During his two-day visit to Dhaka, Turkish Foreign Minister Mevlut Cavusoglu inaugurated the newly built Turkish embassy compound and discussed bilateral and regional issues. “Bangladesh is one of Turkey’s key partners in the ‘Asia Anew’ initiative, with its vibrant economy and young population,” Cavusoglu said.
He met his Bangladeshi counterpart AK Abdul Momen and Prime Minister Sheikh Hasina. The Turkish minister expressed Ankara’s interest in establishing strong ties with Bangladesh and said that Turkey will do “whatever is needed to strengthen bilateral trade.”
Momen told The Daily Star, a leading English daily in Bangladesh, that the two sides also held talks on defense cooperation. “This was not on the agenda. But the Turkish minister shared the idea of defense cooperation,” he said.
The daily also reported that the Turkish minister emphasized that his country is “producing world-class military equipment and it does not impose many conditions on sales.” Momen said that while no immediate decision has been taken but “Bangladesh wants to diversify its sources of defense purchase.”
In 2013, Dhaka received Otokar Cobra light armored vehicles from Turkey and also placed an order for 680 light armored vehicles in 2017 worth $ 1 billion. In 2019, a Turkish company, Roketsan secured an order for medium-range guided multiple rocket launchers.
Turkey and Bangladesh have shared amicable relations since Ankara recognized Bangladesh in 1974. However, the relations strained after 2012 after Ankara’s condemnation of the International Crimes Tribunal (Bangladesh) that convicted and executed Jamaat-e-Islami leaders for committing war crimes during Bangladesh’s 1971 Liberation war.
However, Ankara has consistently supported Dhaka on the Rohingya issue on all international platforms including the United Nations (UN) and Organisation of Islamic Cooperation (OIC).
After India, Bangladesh is the second-largest trade partner with Turkey. However, relations between India and Turkey have soured in recent years. On India’s first anniversary of the revocation of the special status of Jammu and Kashmir, Turkey criticized New Delhi, saying the move did not bring peace to the Valley. The country has openly taken sides with Pakistan and has also raised the Kashmir issue in the United Nations drawing a sharp response from India.

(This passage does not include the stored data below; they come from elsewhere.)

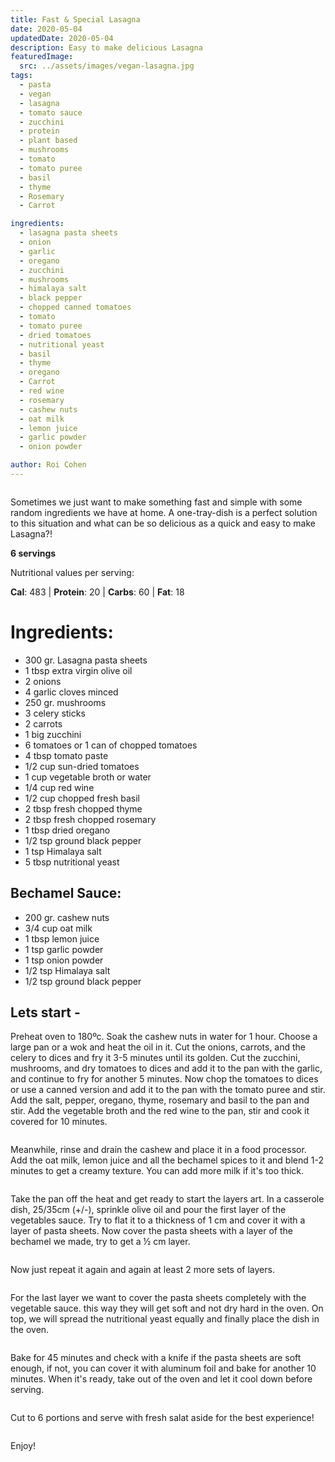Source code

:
 ```yaml
---
title: Fast & Special Lasagna
date: 2020-05-04
updatedDate: 2020-05-04
description: Easy to make delicious Lasagna
featuredImage:
  src: ../assets/images/vegan-lasagna.jpg
tags:
  - pasta
  - vegan
  - lasagna
  - tomato sauce
  - zucchini
  - protein
  - plant based
  - mushrooms
  - tomato
  - tomato puree
  - basil
  - thyme
  - Rosemary
  - Carrot

ingredients:
  - lasagna pasta sheets
  - onion
  - garlic
  - oregano
  - zucchini
  - mushrooms
  - himalaya salt
  - black pepper
  - chopped canned tomatoes
  - tomato
  - tomato puree
  - dried tomatoes
  - nutritional yeast
  - basil
  - thyme
  - oregano
  - Carrot
  - red wine
  - rosemary
  - cashew nuts
  - oat milk
  - lemon juice
  - garlic powder
  - onion powder

author: Roi Cohen
---
```


<Image filename="vegan-lasagna"/>

Sometimes we just want to make something fast and simple with some random ingredients we have at home.
A one-tray-dish is a perfect solution to this situation and what can be so delicious as a quick and easy to make Lasagna?!

**6 servings**

Nutritional values per serving:

**Cal**: 483 | **Protein**: 20 | **Carbs**: 60 | **Fat**: 18

# **Ingredients:**

- 300 gr. Lasagna pasta sheets
- 1 tbsp extra virgin olive oil
- 2 onions
- 4 garlic cloves minced
- 250 gr. mushrooms
- 3 celery sticks
- 2 carrots 
- 1 big zucchini
- 6 tomatoes or 1 can of chopped tomatoes
- 4 tbsp tomato paste
- 1/2 cup sun-dried tomatoes
- 1 cup vegetable broth or water
- 1/4 cup red wine
- 1/2 cup chopped fresh basil
- 2 tbsp fresh chopped thyme
- 2 tbsp fresh chopped rosemary
- 1 tbsp dried oregano
- 1/2 tsp ground black pepper
- 1 tsp Himalaya salt
- 5 tbsp nutritional yeast

## Bechamel Sauce: 

- 200 gr. cashew nuts
- 3/4 cup oat milk
- 1 tbsp lemon juice
- 1 tsp garlic powder
- 1 tsp onion powder
- 1/2 tsp Himalaya salt
- 1/2 tsp ground black pepper


## Lets start -

Preheat oven to 180ºc.
Soak the cashew nuts in water for 1 hour.
Choose a large pan or a wok and heat the oil in it.
Cut the onions, carrots, and the celery to dices and fry it 3-5 minutes until its golden.
Cut the zucchini, mushrooms, and dry tomatoes to dices and add it to the pan with the garlic, and continue to fry for another 5 minutes.
Now chop the tomatoes to dices or use a canned version and add it to the pan with the tomato puree and stir.
Add the salt, pepper, oregano, thyme, rosemary and basil to the pan and stir.
Add the vegetable broth and the red wine to the pan, stir and cook it covered for 10 minutes.

<Image filename="vegetables-pan"/>

Meanwhile, rinse and drain the cashew and place it in a food processor.
Add the oat milk, lemon juice and all the bechamel spices to it and blend 1-2 minutes to get a creamy texture.
You can add more milk if it's too thick.

<Image filename="cashew-bechamel"/>

Take the pan off the heat and get ready to start the layers art.
In a casserole dish, 25/35cm (+/-), sprinkle olive oil and pour the first layer of the vegetables sauce.
Try to flat it to a thickness of 1 cm and cover it with a layer of pasta sheets.
Now cover the pasta sheets with a layer of the bechamel we made, try to get a ½ cm layer.

<Image filename="first-three-layers"/>

Now just repeat it again and again at least 2 more sets of layers. 

<Image filename="seconed-layer"/>

For the last layer we want to cover the pasta sheets completely with the vegetable sauce. this way they will get soft and not dry hard in the oven.
On top, we will spread the nutritional yeast equally and finally place the dish in the oven.

<Image filename="top-layer-nutritional-yeast"/>

Bake for 45 minutes and check with a knife if the pasta sheets are soft enough, if not, you can cover it with aluminum foil and bake for another 10 minutes.
When it's ready, take out of the oven and let it cool down before serving.

<Image filename="ready-lasagna"/>

Cut to 6 portions and serve with fresh salat aside for the best experience!

<Image filename="lasagna-serving"/> 

Enjoy!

Pakistan, a traditional ally of Turkey, is increasingly feeling the heat. While Pakistan’s ties with Saudi Arabia and the UAE have drastically soured, it has held tightly to Turkey. However, with Arab nations gradually normalizing relations with Isreal and even Turkey vowing to enhance its ties with the Jewish nations, Pakistan finds itself increasingly isolated in the region.
For a long time, Turkey has been inclined towards the West as a foreign partner. Days before Joe Biden takes over as US President, the Trump administration imposed sanctions on Turkey under the Countering America’s Adversaries Through Sanctions Act (CAATSA) over the latter’s acquisition of the S-400 missile system from Russia.
According to Dr. Yatharth Kachiar, a Research Associate, Vivekananda International Foundation, the increasing rift in Turkey’s relations with the West and the ongoing fight for primacy within the Muslim world has estranged Turkey from its traditional ally, the West and the neighboring Islamic countries. She added that in this scenario, Turkey is bidding to extend influence to regions with less historical baggage such as Asia.